Наряду с этой практической важностью вопрос имеет и свою теоретическую сторону. Известно, какое центральное значение для развития детского мышления и для всего психического формирования ребенка имеет факт речевого развития. Обучение двум языкам представляет своеобразную форму детского развития. Выяснить законы, которым подчинена эта своеобразная форма, представляет первостепенный теоретический интерес и большой важности педагогические выводы в отношении методики речевого обучения ребенка.

Неудивительно поэтому, что в самых различных странах в последнее время проблема многоязычия становится предметом серьезного и глубокого исследования. Правда, вопрос этот нельзя считать сейчас еще сколько-нибудь удовлетворительно разрешенным и наша статья не преследует другой цели, как служить материалом к постановке вопроса и указать на настоятельную необходимость исследовательски подойти к разработке этой проблемы.

Если мы попытаемся суммировать то, что в этом отношении дают нам современные психологические исследования, мы увидим, что огромное большинство работ, касающихся интересующей нас области, разрабатывают этот вопрос с одной определенной точки зрения. Исследователей интересует, в первую очередь, практический вопрос о влиянии одного языка на другой и, говоря несколько шире, -- содействует ли многоязычие лучшему овладению родным языком и общему интеллектуальному развитию ребенка, или, наоборот, оно является тормозом, препятствием на пути к этому развитию? Под этим углом зрения и проведен целый ряд исследований, на которых мы сейчас кратко остановимся.

Первым и хронологически и логически должно быть названо исследование Эпштейна, основанное на личных наблюдениях автора над полиглотами, на анкете, обращенной к целому ряду людей, которые владели несколькими языками, и наконец, на некоторых опытах с обучением разным языкам, проведенных автором в Швейцарии. Автор исходит в своих построениях из того принципа, что психической основой языка является процесс ассоциативной связи, устанавливаемой между звуковым комплексом и соответствующим значением, т.е. предметом или идеей, названием которых является данный звуковой комплекс. Из этой основной психологической предпосылки вытекает и все дальнейшее рассмотрение вопроса. Если в основе языка лежит не что иное, как ассоциативная связь между знаком и значением, то проблема многоязычия с этой точки зрения представляется в чрезвычайно простом виде. Вместо одной ассоциативной связи мы имеем здесь две и несколько совершенно тождественных ассоциативных связей между одним значением и разными его звуковыми обозначениями в двух или нескольких языковых системах.

• [ИСХОДНЫЕ ДАННЫЕ]:

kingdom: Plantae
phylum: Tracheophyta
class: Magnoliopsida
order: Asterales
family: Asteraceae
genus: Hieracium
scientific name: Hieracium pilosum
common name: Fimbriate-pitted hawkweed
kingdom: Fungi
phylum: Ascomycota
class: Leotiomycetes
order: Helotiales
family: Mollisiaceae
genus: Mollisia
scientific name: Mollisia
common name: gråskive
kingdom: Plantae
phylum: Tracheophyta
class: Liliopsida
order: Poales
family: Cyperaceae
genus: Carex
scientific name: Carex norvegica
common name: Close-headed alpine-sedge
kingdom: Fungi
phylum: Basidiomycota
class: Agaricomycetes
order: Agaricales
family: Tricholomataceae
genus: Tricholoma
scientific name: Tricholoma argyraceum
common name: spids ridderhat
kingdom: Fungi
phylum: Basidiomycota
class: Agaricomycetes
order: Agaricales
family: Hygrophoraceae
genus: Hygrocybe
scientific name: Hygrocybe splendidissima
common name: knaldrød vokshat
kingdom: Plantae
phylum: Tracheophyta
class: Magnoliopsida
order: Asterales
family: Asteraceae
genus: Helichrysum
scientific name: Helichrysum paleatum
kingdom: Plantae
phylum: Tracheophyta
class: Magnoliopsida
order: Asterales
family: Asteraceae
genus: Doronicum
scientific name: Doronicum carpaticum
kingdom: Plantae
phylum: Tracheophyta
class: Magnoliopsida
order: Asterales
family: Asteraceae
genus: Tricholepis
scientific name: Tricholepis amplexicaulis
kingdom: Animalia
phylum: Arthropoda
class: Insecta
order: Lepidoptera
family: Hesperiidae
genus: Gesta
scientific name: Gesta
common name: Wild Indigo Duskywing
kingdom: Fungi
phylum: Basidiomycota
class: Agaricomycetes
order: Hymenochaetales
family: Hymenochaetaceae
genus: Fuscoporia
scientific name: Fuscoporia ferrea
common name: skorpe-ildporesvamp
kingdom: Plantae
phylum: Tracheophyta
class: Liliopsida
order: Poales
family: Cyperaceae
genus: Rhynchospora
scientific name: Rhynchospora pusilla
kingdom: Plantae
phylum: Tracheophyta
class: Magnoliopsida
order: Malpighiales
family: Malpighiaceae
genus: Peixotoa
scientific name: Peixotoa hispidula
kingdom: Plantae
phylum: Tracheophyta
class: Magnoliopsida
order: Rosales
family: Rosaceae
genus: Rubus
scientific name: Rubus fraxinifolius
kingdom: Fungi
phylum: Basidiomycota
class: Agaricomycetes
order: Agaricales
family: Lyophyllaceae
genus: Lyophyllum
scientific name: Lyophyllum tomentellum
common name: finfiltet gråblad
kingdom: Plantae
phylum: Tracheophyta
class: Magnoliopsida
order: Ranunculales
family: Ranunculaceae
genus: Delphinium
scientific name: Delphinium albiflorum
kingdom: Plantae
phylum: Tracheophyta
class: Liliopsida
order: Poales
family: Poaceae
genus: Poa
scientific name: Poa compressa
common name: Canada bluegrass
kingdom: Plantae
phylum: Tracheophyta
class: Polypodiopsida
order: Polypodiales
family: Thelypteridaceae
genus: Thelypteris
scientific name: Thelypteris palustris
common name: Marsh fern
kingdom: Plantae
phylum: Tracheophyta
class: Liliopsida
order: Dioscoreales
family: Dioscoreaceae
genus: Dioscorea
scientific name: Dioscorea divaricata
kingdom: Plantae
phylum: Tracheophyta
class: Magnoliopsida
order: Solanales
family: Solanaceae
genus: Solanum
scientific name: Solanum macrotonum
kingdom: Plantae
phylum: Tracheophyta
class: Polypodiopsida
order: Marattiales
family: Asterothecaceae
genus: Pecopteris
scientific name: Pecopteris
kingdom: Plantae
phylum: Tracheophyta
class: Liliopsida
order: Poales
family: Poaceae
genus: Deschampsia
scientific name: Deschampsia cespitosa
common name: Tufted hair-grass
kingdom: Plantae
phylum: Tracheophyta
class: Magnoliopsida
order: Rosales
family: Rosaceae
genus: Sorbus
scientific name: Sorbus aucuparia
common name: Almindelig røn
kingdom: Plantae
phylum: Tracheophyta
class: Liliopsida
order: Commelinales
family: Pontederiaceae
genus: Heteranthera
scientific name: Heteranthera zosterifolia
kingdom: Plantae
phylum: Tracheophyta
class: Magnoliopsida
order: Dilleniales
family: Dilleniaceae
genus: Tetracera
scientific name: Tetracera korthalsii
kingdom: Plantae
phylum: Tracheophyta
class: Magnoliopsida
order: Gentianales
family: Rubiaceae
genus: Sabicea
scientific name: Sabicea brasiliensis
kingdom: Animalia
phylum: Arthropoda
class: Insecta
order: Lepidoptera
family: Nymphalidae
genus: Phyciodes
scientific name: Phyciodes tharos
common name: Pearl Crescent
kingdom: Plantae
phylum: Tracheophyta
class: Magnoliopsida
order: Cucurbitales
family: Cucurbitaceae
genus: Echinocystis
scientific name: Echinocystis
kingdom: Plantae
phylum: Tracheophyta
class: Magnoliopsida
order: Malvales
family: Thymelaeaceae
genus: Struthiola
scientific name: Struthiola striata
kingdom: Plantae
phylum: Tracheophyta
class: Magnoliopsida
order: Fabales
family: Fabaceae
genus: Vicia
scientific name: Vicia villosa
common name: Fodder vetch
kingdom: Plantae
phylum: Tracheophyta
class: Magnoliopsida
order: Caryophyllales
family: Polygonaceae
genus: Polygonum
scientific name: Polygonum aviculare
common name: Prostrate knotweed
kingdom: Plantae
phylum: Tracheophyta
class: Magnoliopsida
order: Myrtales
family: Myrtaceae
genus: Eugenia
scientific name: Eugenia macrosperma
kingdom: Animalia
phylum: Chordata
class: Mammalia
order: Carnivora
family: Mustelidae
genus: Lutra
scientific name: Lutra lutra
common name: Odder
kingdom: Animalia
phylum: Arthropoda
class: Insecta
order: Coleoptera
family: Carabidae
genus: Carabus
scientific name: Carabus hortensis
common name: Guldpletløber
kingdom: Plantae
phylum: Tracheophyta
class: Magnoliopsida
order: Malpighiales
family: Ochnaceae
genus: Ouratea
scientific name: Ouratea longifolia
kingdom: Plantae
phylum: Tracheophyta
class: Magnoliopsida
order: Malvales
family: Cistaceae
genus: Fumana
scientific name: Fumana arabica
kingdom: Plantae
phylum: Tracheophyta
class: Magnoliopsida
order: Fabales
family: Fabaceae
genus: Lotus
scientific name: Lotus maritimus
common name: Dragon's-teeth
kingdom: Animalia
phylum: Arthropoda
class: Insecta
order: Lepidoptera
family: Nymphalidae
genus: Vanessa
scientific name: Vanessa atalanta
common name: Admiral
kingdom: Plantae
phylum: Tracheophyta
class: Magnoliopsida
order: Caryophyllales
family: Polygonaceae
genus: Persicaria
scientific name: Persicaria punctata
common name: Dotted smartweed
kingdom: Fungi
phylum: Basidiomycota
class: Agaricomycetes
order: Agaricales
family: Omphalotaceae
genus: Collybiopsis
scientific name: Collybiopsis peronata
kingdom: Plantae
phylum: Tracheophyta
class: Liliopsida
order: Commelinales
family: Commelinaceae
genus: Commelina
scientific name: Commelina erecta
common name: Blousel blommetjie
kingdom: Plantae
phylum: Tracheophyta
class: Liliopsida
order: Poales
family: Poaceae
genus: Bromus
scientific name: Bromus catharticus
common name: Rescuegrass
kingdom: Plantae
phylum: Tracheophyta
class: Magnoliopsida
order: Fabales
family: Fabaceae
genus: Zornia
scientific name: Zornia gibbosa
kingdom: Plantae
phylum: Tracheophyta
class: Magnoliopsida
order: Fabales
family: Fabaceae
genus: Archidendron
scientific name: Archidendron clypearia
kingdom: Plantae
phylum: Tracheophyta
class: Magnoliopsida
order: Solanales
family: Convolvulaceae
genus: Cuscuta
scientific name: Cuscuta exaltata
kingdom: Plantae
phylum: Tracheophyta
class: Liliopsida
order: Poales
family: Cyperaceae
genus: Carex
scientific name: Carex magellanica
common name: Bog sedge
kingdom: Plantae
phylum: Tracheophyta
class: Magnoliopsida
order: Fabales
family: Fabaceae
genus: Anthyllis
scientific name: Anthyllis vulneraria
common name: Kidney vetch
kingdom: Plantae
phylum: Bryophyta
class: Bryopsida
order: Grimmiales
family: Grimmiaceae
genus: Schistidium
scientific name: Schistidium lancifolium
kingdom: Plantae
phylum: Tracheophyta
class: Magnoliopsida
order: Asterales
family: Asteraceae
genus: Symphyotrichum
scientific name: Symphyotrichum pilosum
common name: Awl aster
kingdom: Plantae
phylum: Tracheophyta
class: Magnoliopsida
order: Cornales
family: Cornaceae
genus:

• [ЗАДАНИЯ]:
1. Ответьте на вопросы по тексту о многоязычии:
(a) Какую форму детского развития, согласно тексту, представляет обучение двум языкам?
(b) Какой вопрос в первую очередь интересует исследователей?
(c) В какой стране проводились опыты Эпштейна с обучением разным языкам?
2. Перепишите из текста о многоязычии дословно отрывок, начиная со слов «Неудивительно поэтому, что» и заканчивая словами «разработке этой проблемы.».
3. Продолжите текст о многоязычии, начав сразу после его последнего предложения.

• [ОТВЕТЫ ПО ЗАДАНИЯМ]:
1.
(a) Своеобразную форму детского развития.
(b) Практический вопрос о влиянии одного языка на другой.
(c) В Швейцарии.

2.
Неудивительно поэтому, что в самых различных странах в последнее время проблема многоязычия становится предметом серьезного и глубокого исследования. Правда, вопрос этот нельзя считать сейчас еще сколько-нибудь удовлетворительно разрешенным и наша статья не преследует другой цели, как служить материалом к постановке вопроса и указать на настоятельную необходимость исследовательски подойти к разработке этой проблемы.

3.
Экспериментальной психологией были достаточно хорошо изучены те явления, которые получили название ассоциативного торможения. Сущность этого явления заключается в том, что несколько ассоциативных связей, исходящих из одного пункта, оказывают тормозящее действие друг на друга. Если данная идея связана одновременно с двумя звуковыми обозначениями, то оба эти слова имеют тенденцию появиться вслед за данной идеей в нашем сознании. Между той и другой ассоциативной тенденцией возникает конкуренция, в результате которой побеждает наиболее сильная и привычная ассоциативная связь. Но эта победа является результатом борьбы, которая сказывается в замедлении ассоциативного процесса и в его других нарушениях. Поэтому Эпштейн устанавливает, что две или несколько языковых систем могут существовать одновременно как более или менее автономные системы, не вступая в непосредственную связь одна с другой, но оказывая друг на друга ассоциативное торможение. Различные языки, -- говорит он, -- могут каждый прямо ассоциироваться с мыслью и функционировать во всех импрессивных и экспрессивных формах, независимо от родного языка. Однако между этими системами, из которых каждая связана с мыслью совершенно одинаково ассоциативной связью, возникает антагонизм. Этот антагонизм приводит к борьбе различных ассоциативных тенденций, к смешению элементов одной системы с элементами другой, к затруднению и оскудению не только нового, но и родного языка.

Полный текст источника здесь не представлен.